-- Data records follows --

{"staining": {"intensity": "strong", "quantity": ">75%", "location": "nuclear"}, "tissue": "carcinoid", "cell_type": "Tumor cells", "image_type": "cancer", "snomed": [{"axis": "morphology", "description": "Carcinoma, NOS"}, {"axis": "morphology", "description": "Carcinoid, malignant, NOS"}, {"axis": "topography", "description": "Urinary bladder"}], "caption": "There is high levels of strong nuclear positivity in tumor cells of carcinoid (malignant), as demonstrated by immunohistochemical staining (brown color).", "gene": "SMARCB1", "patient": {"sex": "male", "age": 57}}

-- Data records concluded --
-- Data records follows --

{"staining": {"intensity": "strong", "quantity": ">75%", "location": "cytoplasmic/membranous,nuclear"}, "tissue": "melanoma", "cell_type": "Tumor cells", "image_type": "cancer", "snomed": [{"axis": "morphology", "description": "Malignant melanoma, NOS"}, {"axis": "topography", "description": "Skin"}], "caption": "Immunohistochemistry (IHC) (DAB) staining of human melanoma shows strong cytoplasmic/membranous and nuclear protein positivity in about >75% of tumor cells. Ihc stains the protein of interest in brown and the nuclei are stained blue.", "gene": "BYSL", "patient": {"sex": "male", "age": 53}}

-- Data records concluded --
-- Data records follows --

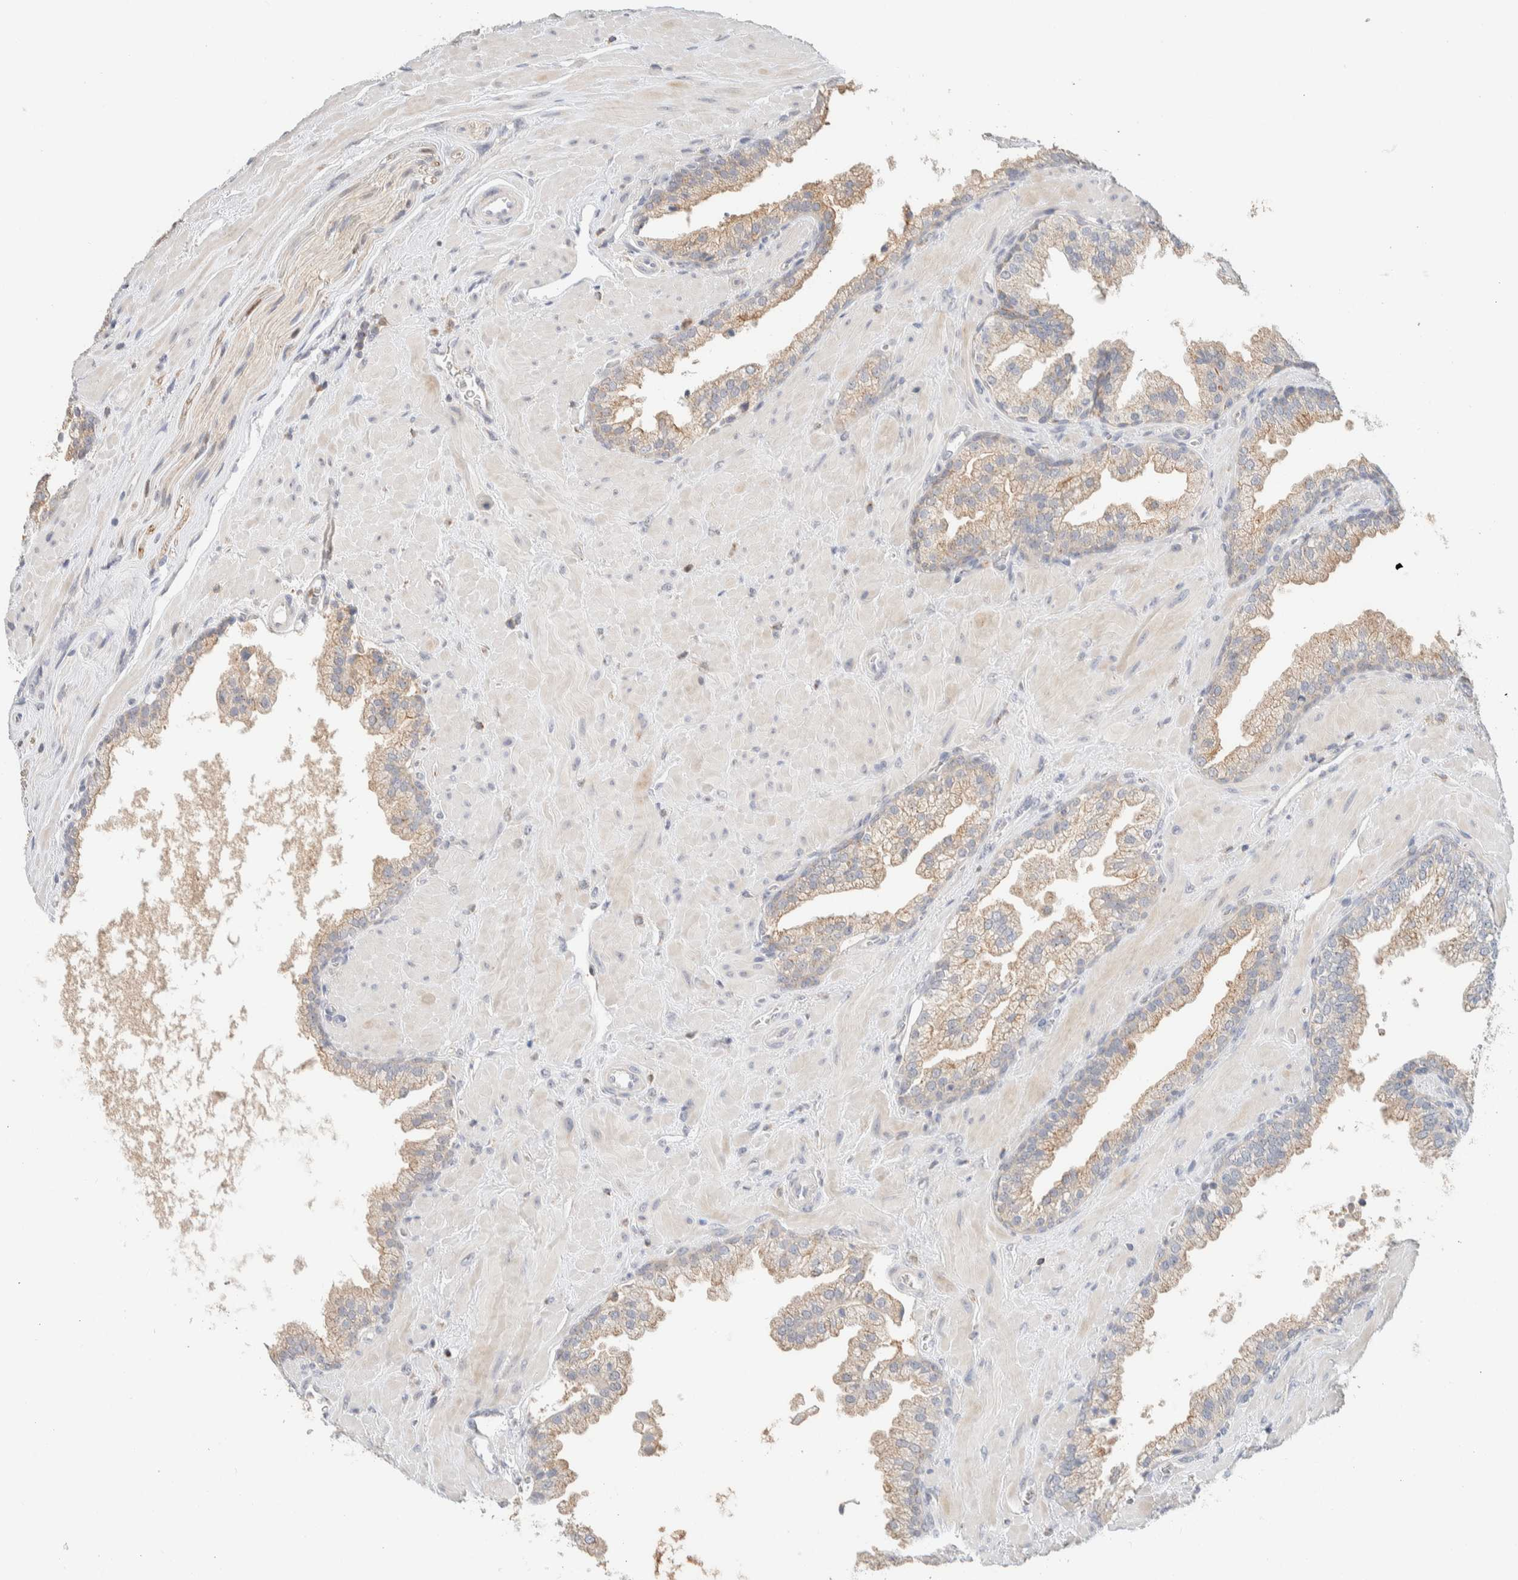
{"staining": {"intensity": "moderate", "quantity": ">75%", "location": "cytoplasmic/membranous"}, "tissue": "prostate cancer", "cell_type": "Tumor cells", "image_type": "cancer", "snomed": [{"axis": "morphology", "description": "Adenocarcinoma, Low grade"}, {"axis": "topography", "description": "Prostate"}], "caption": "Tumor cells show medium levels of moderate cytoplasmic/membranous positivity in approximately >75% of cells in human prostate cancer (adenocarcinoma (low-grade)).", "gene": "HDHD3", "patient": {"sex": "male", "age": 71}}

-- Data records concluded --

**Activity**
Only lines that contain "levels" are needed, so copy each of them from the data.

**Solved problem**
{"staining": {"intensity": "strong", "quantity": ">75%", "location": "nuclear"}, "tissue": "carcinoid", "cell_type": "Tumor cells", "image_type": "cancer", "snomed": [{"axis": "morphology", "description": "Carcinoma, NOS"}, {"axis": "morphology", "description": "Carcinoid, malignant, NOS"}, {"axis": "topography", "description": "Urinary bladder"}], "caption": "There is high levels of strong nuclear positivity in tumor cells of carcinoid (malignant), as demonstrated by immunohistochemical staining (brown color).", "gene": "SMARCB1", "patient": {"sex": "male", "age": 57}}
{"staining": {"intensity": "moderate", "quantity": ">75%", "location": "cytoplasmic/membranous"}, "tissue": "prostate cancer", "cell_type": "Tumor cells", "image_type": "cancer", "snomed": [{"axis": "morphology", "description": "Adenocarcinoma, Low grade"}, {"axis": "topography", "description": "Prostate"}], "caption": "Tumor cells show medium levels of moderate cytoplasmic/membranous positivity in approximately >75% of cells in human prostate cancer (adenocarcinoma (low-grade)).", "gene": "HDHD3", "patient": {"sex": "male", "age": 71}}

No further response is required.